# DOCUMENT SECTION

* START *

Turkish Café, Tešanj.
The Kaïmakàm attached a new Zaptieh to us, with orders to find us suitable lodgings in the town. What was our dismay when he led us into a dark and filthy stable!—but following him up a ladder we emerged on the landing of what we afterwards learnt by experience to be the typical Bosnian inn, in which the whole ground floor is set apart for horses. Our room was fairly clean, but infested with an ambuscade of carpeting; and our host, who was a Roman Catholic, soon provided us with a meal of which the principal features were hard-boiled eggs, flat cakes of very fair bread, and a curious Asiatic dish of clotted cream called kaimak, which in Bosnia varies according to the local cuisine, from an approach to Devonshire cream to the mere scum of boiled milk, and is sometimes mixed with little lumps of honey or sugar. From here I adjourned to a neighbouring café, discovered by entering another stable and climbing another ladder, leaving L— to the safe keeping of our Zaptieh, who was snoring on the floor of our room. I found myself amidst a bevy of comfortable Turks, who were alternately sipping their mocha and smoking their long chibouks,—for they belonged to the old school, and were robed in flowing dressing-gowns and surmounted with pompous turbans.
In exploring the streets—which are narrow and filthy, though sweeter than those of many a North-German town!—I was struck once more with the extraordinary jumble of wares exhibited in each store. Instead of one shopman reserving his energies for haberdashery, and another for confectionery, and so forth, you would come upon a goodly row of Turks, squatting hopefully on what is equally the floor and counter of their several shops, each of whom set up to supply his customers with turbans, coffee-cups, knives, boots, tobacco, carpets, Turkish delight, gun-flints, water-melons, and amulets against warts; so that it was rather confusing to decide which shop to go to if you wanted to suit yourself with anything, and you could not be certain of getting the best tobacco where you had observed the nattiest sandals! Amongst the wares, wax, which is one of the principal articles of Bosnian export, formed an important item; and besides these miscellaneous stores there were others more exclusive, some of which were set apart for the sale of salt, exposed in massive cubes. But though there are prolific salt-springs not so very far off, at Dolnja Tuzla, towards the Serbian border, it must not be assumed that these were native products, for Bosnia prefers to import her salt from Galicia, Dalmatia, Sicily, and Wallachia. But the shop which most took my fancy was the blacksmith’s; it was quite irresistible to see a grimy old Turk in a majestic head-piece—there is something comically incongruous between a turban and a sledge-hammer!—alternately working the beam of his bellows and hammering away on a primitive anvil, fixed into a rough section of oak trunk.

* END *

# SUPPLIED MATERIAL

* START *

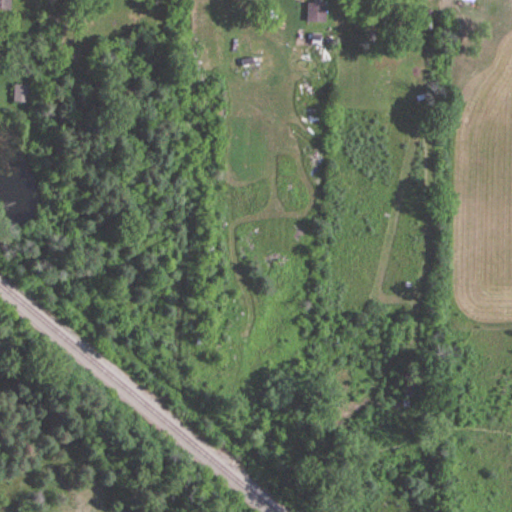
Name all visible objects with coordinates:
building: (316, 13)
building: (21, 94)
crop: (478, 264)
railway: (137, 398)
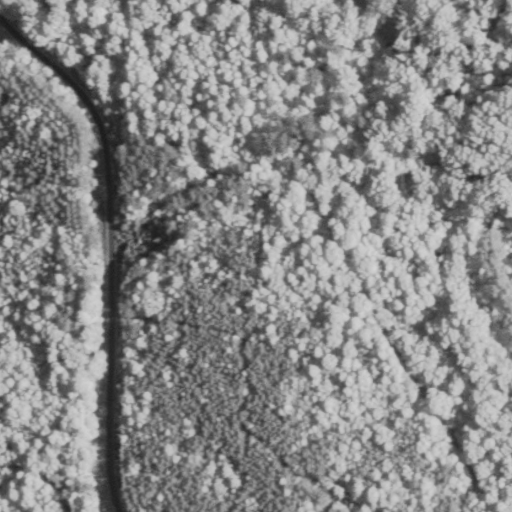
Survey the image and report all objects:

* END *

# WHAT IS ASKED
[a] Decide whether each statement agrees with the passage on Tešanj: (i) the host of the inn was a Roman Catholic; (ii) Bosnia takes its salt from the springs at Dolnja Tuzla; (iii) the blacksmith's anvil was fixed into a section of oak trunk. Answer yes or no for each, quoting the deciding words of the passage.
[b] Please write out all the rows about satellite and aerial images again, changing "objects" to "features" and keeping everything else the same. Leave the pictures out.
The rows are unrelated to the passage on Tešanj.

# LIST OF SOLUTIONS
[a]
(i) Yes: "our host, who was a Roman Catholic"
(ii) No: "Bosnia prefers to import her salt from Galicia, Dalmatia, Sicily, and Wallachia"
(iii) Yes: "fixed into a rough section of oak trunk"

[b]
Name all visible features with coordinates:
building: (316, 13)
building: (21, 94)
crop: (478, 264)
railway: (137, 398)
Survey the image and report all features:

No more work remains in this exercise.